Data extracted from a collection:
=======
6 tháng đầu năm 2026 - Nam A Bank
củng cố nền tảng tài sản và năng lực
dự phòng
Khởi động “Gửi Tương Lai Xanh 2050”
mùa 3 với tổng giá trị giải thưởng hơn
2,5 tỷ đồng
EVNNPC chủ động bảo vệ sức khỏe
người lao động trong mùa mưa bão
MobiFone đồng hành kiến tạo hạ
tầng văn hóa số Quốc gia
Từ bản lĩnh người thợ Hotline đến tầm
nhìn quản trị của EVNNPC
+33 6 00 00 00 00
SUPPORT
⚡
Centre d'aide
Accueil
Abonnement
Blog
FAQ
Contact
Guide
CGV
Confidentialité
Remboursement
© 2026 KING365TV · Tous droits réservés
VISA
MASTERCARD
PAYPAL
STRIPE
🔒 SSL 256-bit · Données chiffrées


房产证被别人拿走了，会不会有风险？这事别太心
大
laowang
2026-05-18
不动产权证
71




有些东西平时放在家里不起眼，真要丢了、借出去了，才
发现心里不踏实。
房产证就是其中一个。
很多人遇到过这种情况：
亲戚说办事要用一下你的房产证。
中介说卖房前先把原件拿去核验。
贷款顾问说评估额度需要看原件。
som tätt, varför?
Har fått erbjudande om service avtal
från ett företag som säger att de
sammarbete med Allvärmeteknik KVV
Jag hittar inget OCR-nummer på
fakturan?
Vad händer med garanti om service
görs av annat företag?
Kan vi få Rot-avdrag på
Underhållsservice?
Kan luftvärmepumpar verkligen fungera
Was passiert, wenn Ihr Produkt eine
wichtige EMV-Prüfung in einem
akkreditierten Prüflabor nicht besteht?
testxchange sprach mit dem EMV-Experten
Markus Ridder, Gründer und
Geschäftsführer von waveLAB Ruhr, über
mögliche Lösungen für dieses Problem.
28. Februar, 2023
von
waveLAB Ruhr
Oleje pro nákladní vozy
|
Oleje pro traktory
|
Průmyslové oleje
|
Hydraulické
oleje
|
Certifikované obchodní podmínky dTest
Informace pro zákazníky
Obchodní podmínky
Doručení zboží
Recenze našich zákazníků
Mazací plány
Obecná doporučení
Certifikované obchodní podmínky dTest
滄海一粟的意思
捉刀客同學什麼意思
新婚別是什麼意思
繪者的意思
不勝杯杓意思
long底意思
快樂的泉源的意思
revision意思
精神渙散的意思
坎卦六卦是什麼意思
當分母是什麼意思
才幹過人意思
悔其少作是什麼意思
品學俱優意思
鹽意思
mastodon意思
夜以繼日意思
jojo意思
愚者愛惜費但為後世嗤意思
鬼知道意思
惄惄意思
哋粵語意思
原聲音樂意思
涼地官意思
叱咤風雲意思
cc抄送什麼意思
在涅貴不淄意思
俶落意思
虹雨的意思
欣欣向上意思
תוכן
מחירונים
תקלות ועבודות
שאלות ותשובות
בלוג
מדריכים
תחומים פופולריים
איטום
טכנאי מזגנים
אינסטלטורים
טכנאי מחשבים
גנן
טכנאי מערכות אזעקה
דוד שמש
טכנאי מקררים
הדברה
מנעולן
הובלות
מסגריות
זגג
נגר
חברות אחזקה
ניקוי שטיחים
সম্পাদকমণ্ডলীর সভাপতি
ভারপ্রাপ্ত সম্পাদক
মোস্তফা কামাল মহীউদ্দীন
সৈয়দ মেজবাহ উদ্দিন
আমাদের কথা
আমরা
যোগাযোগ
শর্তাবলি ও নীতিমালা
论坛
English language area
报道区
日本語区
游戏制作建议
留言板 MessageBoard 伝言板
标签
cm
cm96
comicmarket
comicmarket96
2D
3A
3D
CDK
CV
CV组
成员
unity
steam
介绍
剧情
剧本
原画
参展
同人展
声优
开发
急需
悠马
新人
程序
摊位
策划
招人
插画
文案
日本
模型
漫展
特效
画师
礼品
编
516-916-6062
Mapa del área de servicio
=======
#### [Instructions to follow]
Write out each entry again, character for character.

#### [Solved exercise]
6 tháng đầu năm 2026 - Nam A Bank
củng cố nền tảng tài sản và năng lực
dự phòng
Khởi động “Gửi Tương Lai Xanh 2050”
mùa 3 với tổng giá trị giải thưởng hơn
2,5 tỷ đồng
EVNNPC chủ động bảo vệ sức khỏe
người lao động trong mùa mưa bão
MobiFone đồng hành kiến tạo hạ
tầng văn hóa số Quốc gia
Từ bản lĩnh người thợ Hotline đến tầm
nhìn quản trị của EVNNPC
+33 6 00 00 00 00
SUPPORT
⚡
Centre d'aide
Accueil
Abonnement
Blog
FAQ
Contact
Guide
CGV
Confidentialité
Remboursement
© 2026 KING365TV · Tous droits réservés
VISA
MASTERCARD
PAYPAL
STRIPE
🔒 SSL 256-bit · Données chiffrées


房产证被别人拿走了，会不会有风险？这事别太心
大
laowang
2026-05-18
不动产权证
71




有些东西平时放在家里不起眼，真要丢了、借出去了，才
发现心里不踏实。
房产证就是其中一个。
很多人遇到过这种情况：
亲戚说办事要用一下你的房产证。
中介说卖房前先把原件拿去核验。
贷款顾问说评估额度需要看原件。
som tätt, varför?
Har fått erbjudande om service avtal
från ett företag som säger att de
sammarbete med Allvärmeteknik KVV
Jag hittar inget OCR-nummer på
fakturan?
Vad händer med garanti om service
görs av annat företag?
Kan vi få Rot-avdrag på
Underhållsservice?
Kan luftvärmepumpar verkligen fungera
Was passiert, wenn Ihr Produkt eine
wichtige EMV-Prüfung in einem
akkreditierten Prüflabor nicht besteht?
testxchange sprach mit dem EMV-Experten
Markus Ridder, Gründer und
Geschäftsführer von waveLAB Ruhr, über
mögliche Lösungen für dieses Problem.
28. Februar, 2023
von
waveLAB Ruhr
Oleje pro nákladní vozy
|
Oleje pro traktory
|
Průmyslové oleje
|
Hydraulické
oleje
|
Certifikované obchodní podmínky dTest
Informace pro zákazníky
Obchodní podmínky
Doručení zboží
Recenze našich zákazníků
Mazací plány
Obecná doporučení
Certifikované obchodní podmínky dTest
滄海一粟的意思
捉刀客同學什麼意思
新婚別是什麼意思
繪者的意思
不勝杯杓意思
long底意思
快樂的泉源的意思
revision意思
精神渙散的意思
坎卦六卦是什麼意思
當分母是什麼意思
才幹過人意思
悔其少作是什麼意思
品學俱優意思
鹽意思
mastodon意思
夜以繼日意思
jojo意思
愚者愛惜費但為後世嗤意思
鬼知道意思
惄惄意思
哋粵語意思
原聲音樂意思
涼地官意思
叱咤風雲意思
cc抄送什麼意思
在涅貴不淄意思
俶落意思
虹雨的意思
欣欣向上意思
תוכן
מחירונים
תקלות ועבודות
שאלות ותשובות
בלוג
מדריכים
תחומים פופולריים
איטום
טכנאי מזגנים
אינסטלטורים
טכנאי מחשבים
גנן
טכנאי מערכות אזעקה
דוד שמש
טכנאי מקררים
הדברה
מנעולן
הובלות
מסגריות
זגג
נגר
חברות אחזקה
ניקוי שטיחים
সম্পাদকমণ্ডলীর সভাপতি
ভারপ্রাপ্ত সম্পাদক
মোস্তফা কামাল মহীউদ্দীন
সৈয়দ মেজবাহ উদ্দিন
আমাদের কথা
আমরা
যোগাযোগ
শর্তাবলি ও নীতিমালা
论坛
English language area
报道区
日本語区
游戏制作建议
留言板 MessageBoard 伝言板
标签
cm
cm96
comicmarket
comicmarket96
2D
3A
3D
CDK
CV
CV组
成员
unity
steam
介绍
剧情
剧本
原画
参展
同人展
声优
开发
急需
悠马
新人
程序
摊位
策划
招人
插画
文案
日本
模型
漫展
特效
画师
礼品
编
516-916-6062
Mapa del área de servicio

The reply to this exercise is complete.